#### [Task item]
Could you give back exactly the lines below from the one with "o mas interesante cundo se" through the one with "Hľadám inú pomoc", without a single picture?

──────── Source material

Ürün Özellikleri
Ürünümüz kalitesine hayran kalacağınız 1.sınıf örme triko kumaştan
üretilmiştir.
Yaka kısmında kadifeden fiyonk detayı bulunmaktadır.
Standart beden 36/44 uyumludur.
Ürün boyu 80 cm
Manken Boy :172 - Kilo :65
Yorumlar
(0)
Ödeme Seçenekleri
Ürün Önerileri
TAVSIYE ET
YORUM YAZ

────────────────
──────── Source material

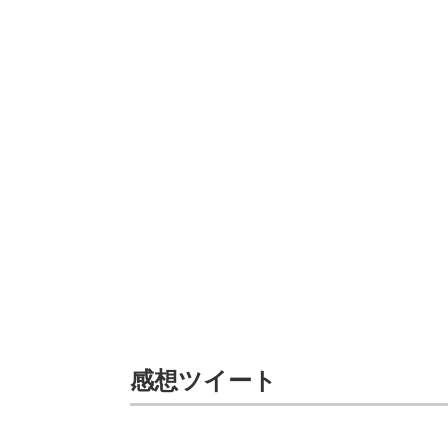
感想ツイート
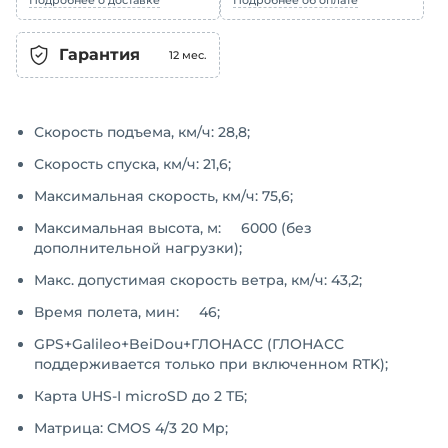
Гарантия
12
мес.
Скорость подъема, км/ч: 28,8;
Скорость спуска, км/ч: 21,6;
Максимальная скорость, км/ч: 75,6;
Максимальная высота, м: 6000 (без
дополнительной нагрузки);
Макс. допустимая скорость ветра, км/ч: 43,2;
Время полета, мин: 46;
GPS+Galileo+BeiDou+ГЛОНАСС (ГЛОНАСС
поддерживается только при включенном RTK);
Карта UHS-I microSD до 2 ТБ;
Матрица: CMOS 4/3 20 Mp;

────────────────
──────── Source material

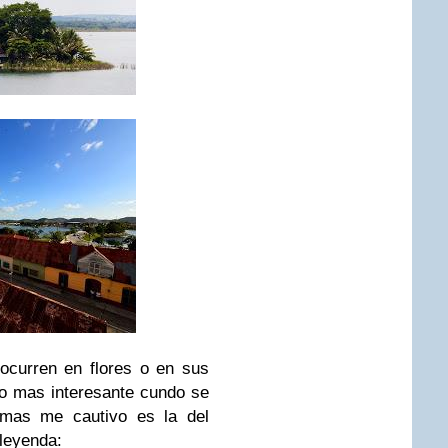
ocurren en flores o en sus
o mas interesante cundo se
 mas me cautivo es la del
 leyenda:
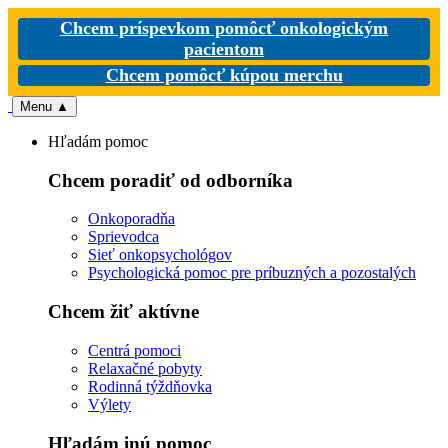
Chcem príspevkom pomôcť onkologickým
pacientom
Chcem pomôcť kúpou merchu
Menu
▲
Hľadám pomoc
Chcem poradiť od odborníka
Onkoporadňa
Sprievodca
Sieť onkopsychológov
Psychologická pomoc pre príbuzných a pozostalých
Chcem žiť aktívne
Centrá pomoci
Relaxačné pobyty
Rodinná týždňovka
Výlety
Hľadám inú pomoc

────────────────

#### [Expected output]
o mas interesante cundo se
 mas me cautivo es la del
 leyenda:
Chcem príspevkom pomôcť onkologickým
pacientom
Chcem pomôcť kúpou merchu
Menu
▲
Hľadám pomoc
Chcem poradiť od odborníka
Onkoporadňa
Sprievodca
Sieť onkopsychológov
Psychologická pomoc pre príbuzných a pozostalých
Chcem žiť aktívne
Centrá pomoci
Relaxačné pobyty
Rodinná týždňovka
Výlety
Hľadám inú pomoc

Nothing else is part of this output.